Failure to maintain a dialogue with Arafat, Peres suggested, could harm US efforts to rally Arab nations to its call for an international alliance to fight terrorism following Tuesday's attacks in the United States.
''The Americans want Muslim and Arab elements in this coalition, and if the Palestinian issue can be shunted to the side or solved - that's important to them,'' Peres said, noting that US Secretary of State Colin Powell was pushing for the talks.
Palestinian Information Minister Yasser Abed Rabbo accused Sharon of vetoing the meeting so he could ''continue his terrorist war'' against the Palestinian people.
''We were prepared to hold the meeting on Sunday,'' Abed Rabbo said.

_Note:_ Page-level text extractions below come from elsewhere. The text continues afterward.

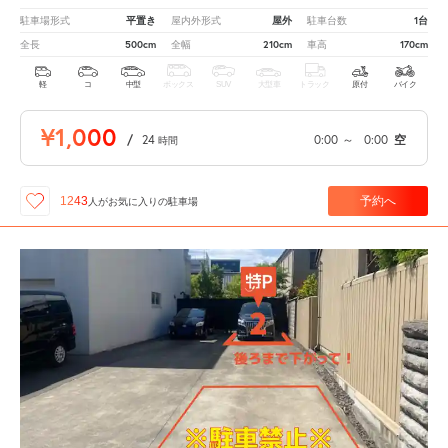
平置き
屋外
1台
駐車場形式
屋内外形式
駐車台数
500cm
210cm
170cm
全長
全幅
車高
軽
コ
中型
ボックス
SUV
大型車
トラック
原付
バイク
¥1,000
/
24
0:00
～
0:00
空
時間
予約へ
1243
人が
お気に入りの駐車場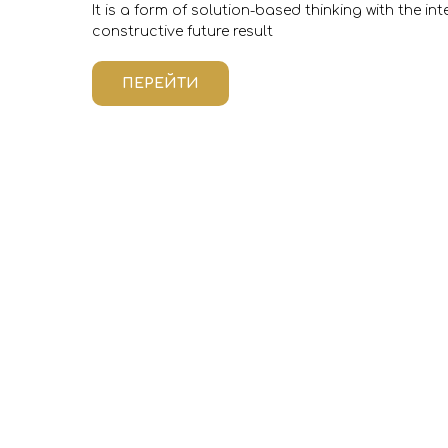
It is a form of solution-based thinking with the in
constructive future result
ПЕРЕЙТИ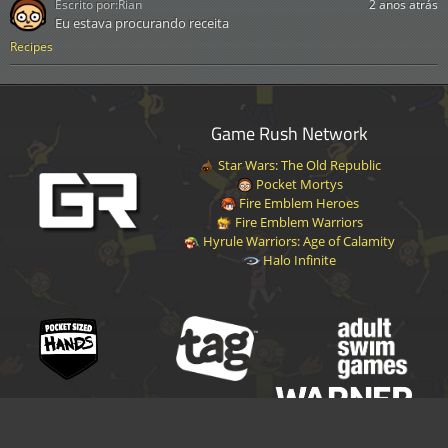
Escrito por:
Rian
2 anos atrás
Eu estava procurando receita
Recipes
Game Rush Network
Star Wars: The Old Republic
Pocket Mortys
Fire Emblem Heroes
Fire Emblem Warriors
Hyrule Warriors: Age of Calamity
Halo Infinite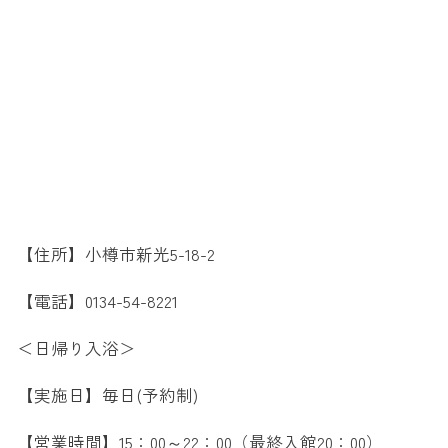
【住所】小樽市新光5-18-2
【電話】0134-54-8221
＜日帰り入浴＞
【実施日】毎日(予約制)
【営業時間】15：00～22：00（最終入館20：00）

Earlier in the day, a senior Israeli political official said, ''Sharon told Peres not to meet Arafat Sunday because the timing of the talks would hurt Israel.'' He apparently was referring to the terror attacks in the United States and Sharon's biting comments the next day about Arafat.
Meanwhile, fresh violence erupted in the Gaza Strip. Israeli soldiers shot and killed a Palestinian, and Palestinian militants threatened more suicide attacks against Israel.
In a separate incident, two paramilitary border policemen were wounded by hand grenades thrown near the Erez Crossing point between Israel and Gaza, the army said. Later in the day, Israeli tanks entered the town of Beit Hanoun, triggering an exchange of fire.
In Gaza's Nusairat refugee camp, about 1,500 supporters of the militant Hamas group took part in an anti-Israel rally.
Holding aloft pictures of Mohammed Ihbeishi, an Arab-Israeli suicide bomber, they called on Arafat to spurn talks with Israel and warned of further attacks.
Ihbeishi killed three Israelis and himself in an attack on a train station in northern Israel Sunday.
Palestinian police confiscated still photographs of the rally and television footage shot by Western news agencies.
Israel sent tanks into the West Bank cities of Jenin and Jericho this week. Israel said the raids were intended to root out Palestinian militants after a wave of suicide bombings and other attacks.
This story ran on page A20 of the Boston Globe on 9/15/2001.